The Biden official said the Maduro government has “adapted” to the most punishing of the sanctions, against transactions with Venezuela’s state-owned oil company, Petroleos de Venezuela SA, and the U.S. needs to work with its allies on new strategies.
“Oil markets long ago have adapted to oil sanctions and that they are able to sustain themselves through illicit flows,” the official said. “So, really we could keep on with unilateral sanctions and stay in this situation for who knows how long or we actually could start sitting down with the international community to see how we can actually exert coordinated pressure and set clear expectations for the way forward.”
Any easing of sanctions would likely face opposition in Congress, but the granting of temporary protected status for Venezuelans has bipartisan support.
Republicans in recent days had urged the Biden administration to formalize Trump's last-minute executive order that deferred deportation for 18 months for more than 145,000 Venezuelans who were at risk of being sent back to their homeland. Temporary protected status is a more formal status that cannot be as easily reversed.
“By using the law to lift the threat of deportation and grant employment authorization, the Biden administration helps hundreds of thousands of families stay safe and earn a living without fear of being returned to Maduro’s dangerous and cruel regime," said Rep. Debbie Wasserman Schultz, a Democrat whose South Florida district is home to one of the largest Venezuelan communities in the U.S. “Donald Trump had four years to do this, but the Republican Party’s xenophobia got in the way of doing what is right."
Citizens of 10 countries, totaling about 400,000 people, are in the United States now with temporary protected status. The largest number come from El Salvador, Honduras and Haiti, with many now in the country for years, with U.S. citizen children and spouses. The Trump administration had sought to phase out the program, arguing that it had become a permanent residency program after repeated extensions.

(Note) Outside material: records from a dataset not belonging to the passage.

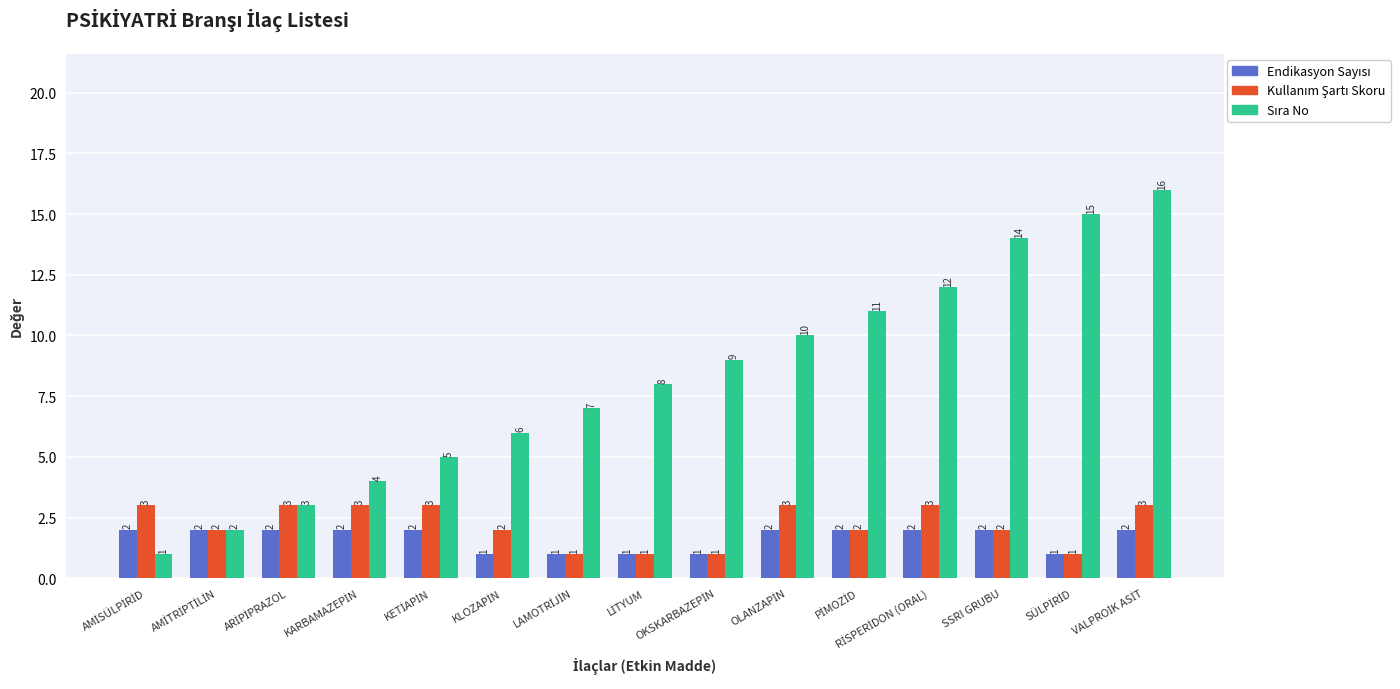

What is the greatest value displayed?

16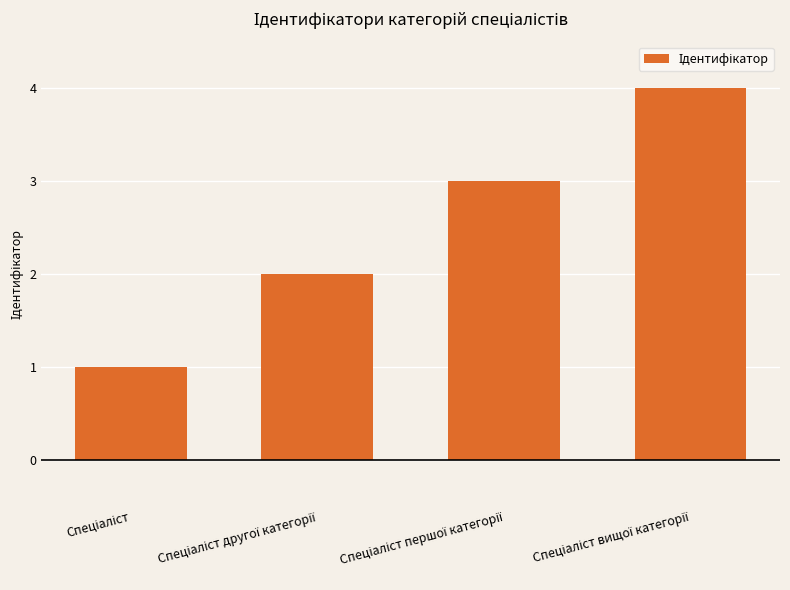

How many values are below 3?

2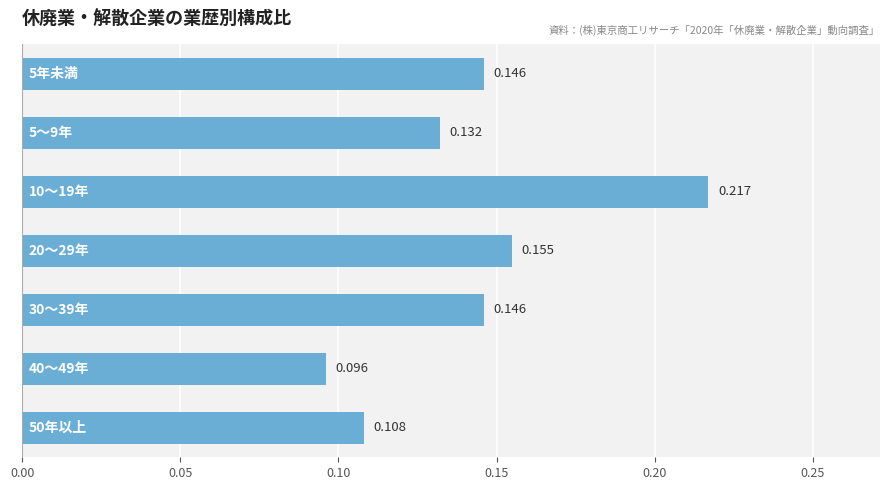

Count the number of data series in this chart.

1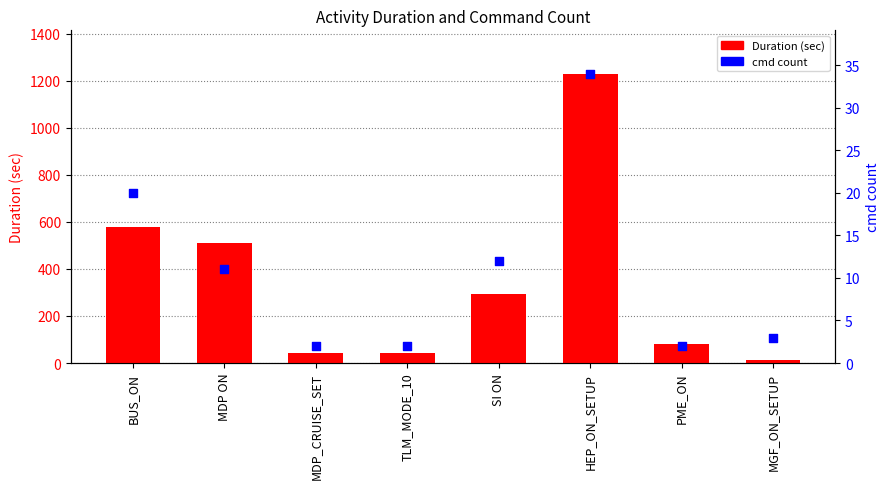

What are all the series names shown in the legend?

Duration (sec), cmd count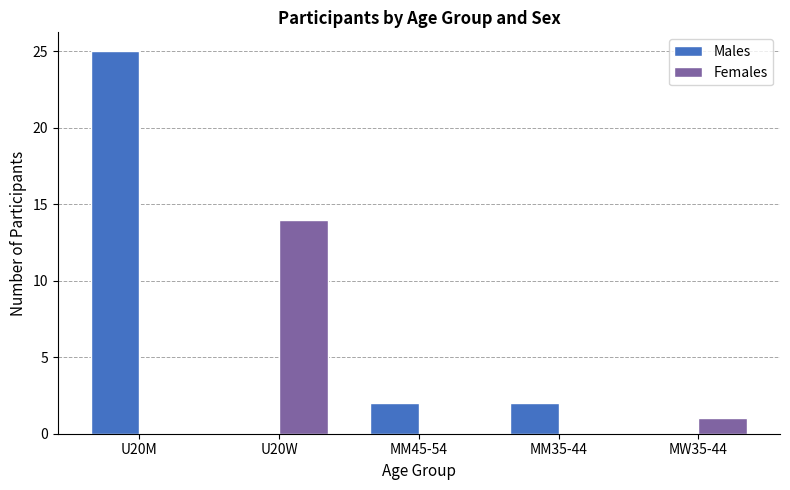

What is the greatest value displayed?

25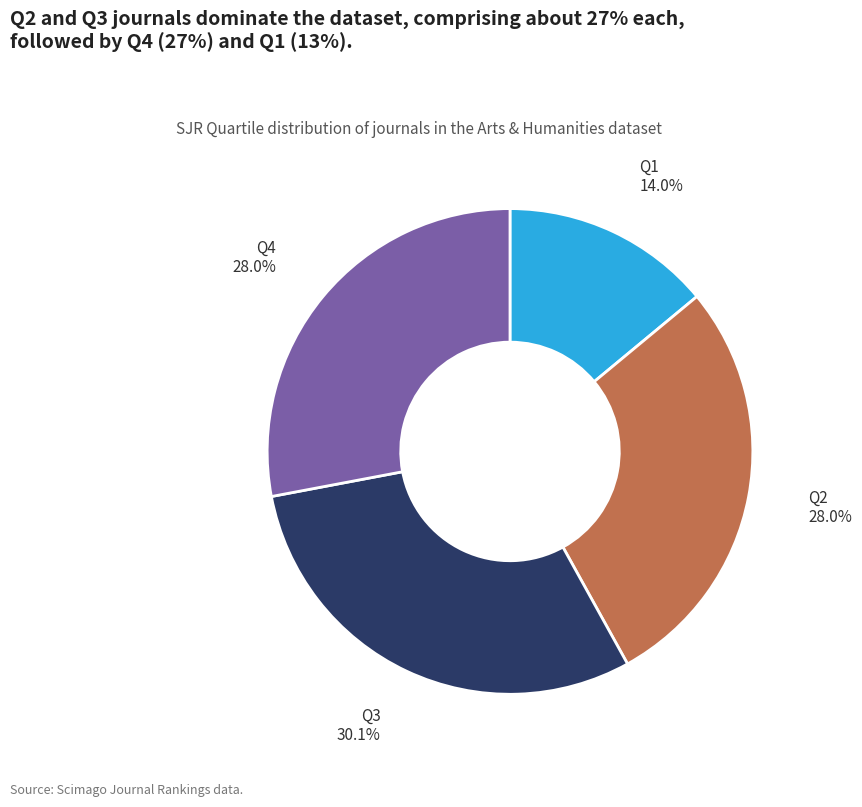

What is the ratio of the value at Q1 to the value at Q3?

0.5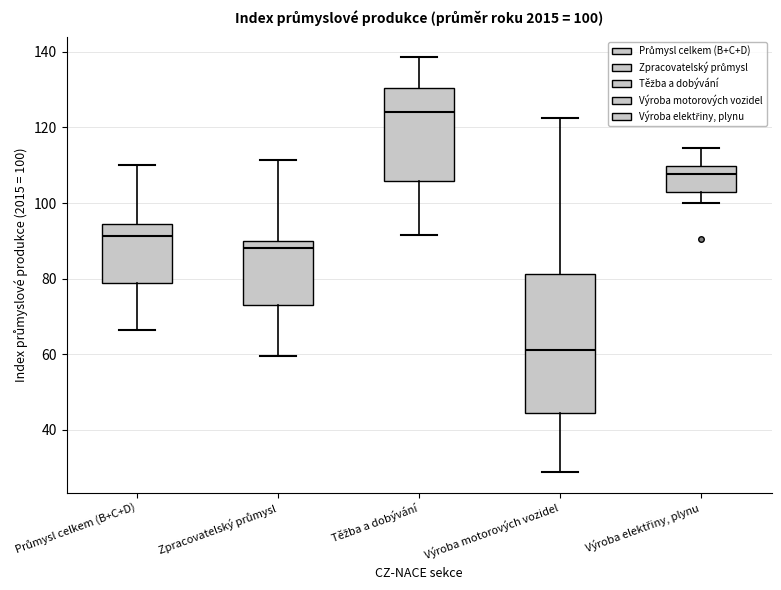

Which box is the tallest, from its lower edge to its upper edge?

Výroba motorových vozidel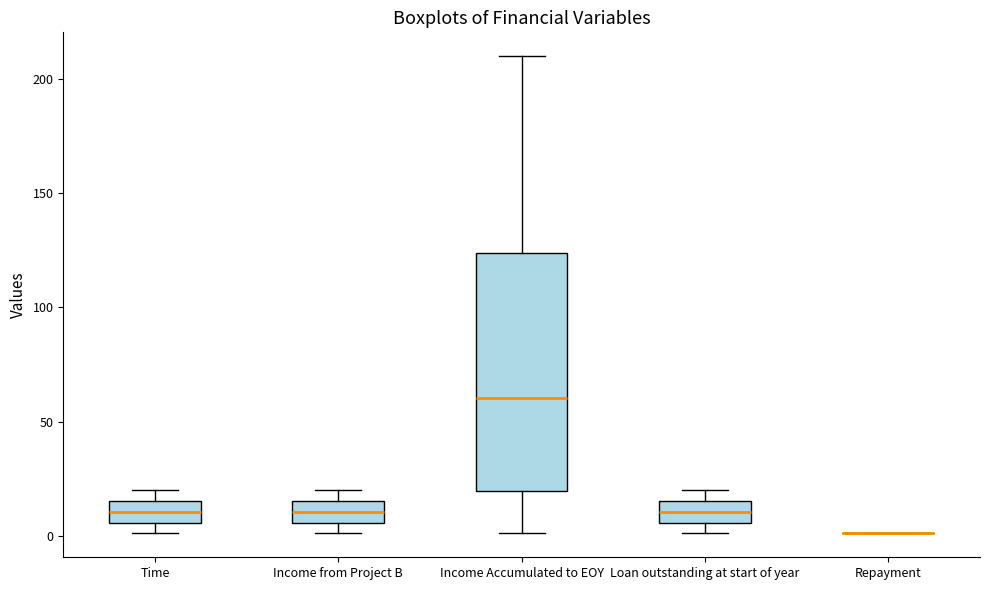

Reading left to right, read every box against the y-axis: the position of its median line, the range the box covers, and the ends of its whiskers. The values are not printed on the chart, so give them approximately, as read against the axis.

Time: median 10, box 5 to 15, whiskers 0 to 20
Income from Project B: median 10, box 5 to 15, whiskers 0 to 20
Income Accumulated to EOY: median 60, box 20 to 125, whiskers 0 to 210
Loan outstanding at start of year: median 10, box 5 to 15, whiskers 0 to 20
Repayment: box collapsed to a line at 0, whiskers 0 to 0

Temporary protected status, which was created in 1990, grants citizens of eligible nations the ability to stay if they can’t safely return to their home country because of natural disasters, armed conflicts or other factors. Department of Homeland Security Secretary Alejandro Mayorkas said Venezuelans qualify because the country is “in turmoil’ and unable to protect its own citizens.
“It is in times of extraordinary and temporary circumstances like these that the United States steps forward to support eligible Venezuelan nationals already present here, while their home country seeks to right itself out of the current crises,” Mayorkas said in announcing the measure.